TEMPO.CO, Jakarta - Ketua Panitia Khusus Angket Pelindo II, Rieke Diah Pitaloka menyindir Direktur Utama PT Pelabuhan Indonesia II Richard Joost Lino soal pajak perpanjangan kontrak terminal peti kemas Jakarta International Container Terminal (JICT) dengan Hutchinson Port Holdings yang justru diterima Pemerintah Singapura.
Rieke menilai keputusan Lino memperpanjang kontrak JICT dari 2019-2038 merugikan negara dengan memberikan uang pajak ke Singapura dan deviden ke Hong Kong.
"Itu seharusnya bisa masuk ke dalam negeri," kata Rieke di Rapat Pansus Pelindo II, Kompleks Parlemen, Kamis, 3 Desember 2015. "Pansus memang ingin mengembalikan apa yang jadi hak Indonesia dalam kasus ini."
Direktur Deutsche Bank Hong Kong Tzi Ying Leong mengatakan, Pelindo II harus membayar ke Otoritas Pajak Singapura atas uang muka kontrak yang diberikan Hutchinson sebesar US$ 215 juta. Hal ini dilakukan karena kontrak tersebut dilakukan dengan jasa pembayaran melalui Deutsche Bank yang ada di Singapura. "Pajaknya sekitar 15 persen," kata Leong. "Tapi itu nantinya diganti lagi."
Rieke mengatakan, penggantian kembali uang pajak tersebut ke Pelindo tak lantas menghapus masalah.
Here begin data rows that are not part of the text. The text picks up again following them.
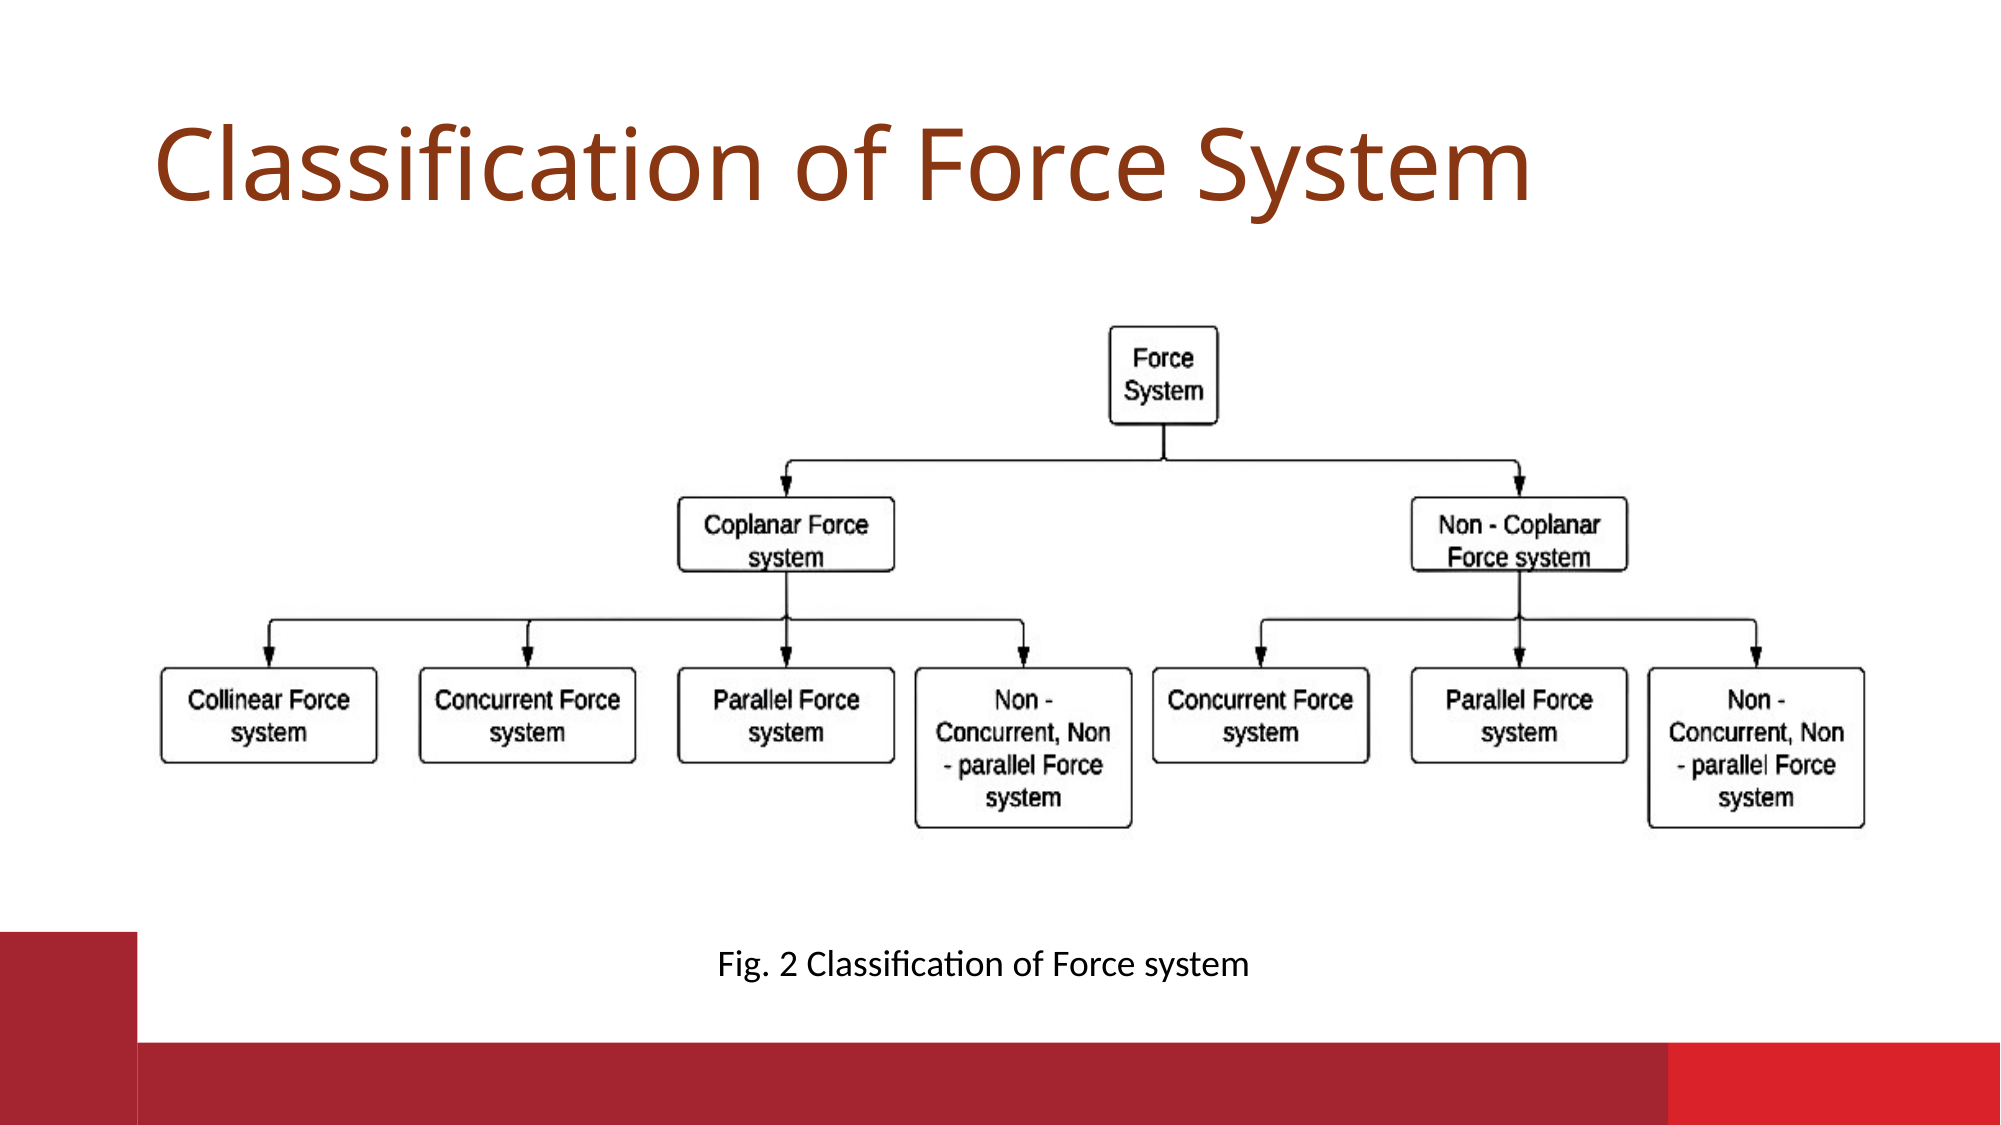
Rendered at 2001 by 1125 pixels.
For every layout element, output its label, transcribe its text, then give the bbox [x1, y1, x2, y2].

title Classification of Force System [137, 59, 1863, 278]
picture [153, 315, 1895, 840]
text_box [0, 931, 138, 1125]
text_box Fig. 2 Classification of Force system [702, 931, 1293, 992]
text_box [137, 1042, 1669, 1125]
text_box [1669, 1042, 2000, 1125]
Pansus mempertanyakan pajak atas kegiatan usaha yang terjadi di Tanjung Priok justru lari ke Singapura. Padahal, seharusnya pajak tersebut dapat menjadi pemasukan dalam negeri.
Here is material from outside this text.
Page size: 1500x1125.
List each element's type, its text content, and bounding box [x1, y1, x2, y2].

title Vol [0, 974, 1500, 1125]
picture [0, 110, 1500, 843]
Lino tak langsung menanggapi tudingan Pansus Pelindo II. Ia justru memaparkan, Deutsche Bank dan Hutchinson adalah dua perusahaan ternama dan berpengalaman di tingkat global. Kontrak kerjasama JICT mendatangkan keuntungan bagi Pelindo II dan pemasukan dalam negeri yang lebih besar. "Pelindo menerima pemasukan sewa tinggi per tahun sampai US$ 85 juta," kata Lino.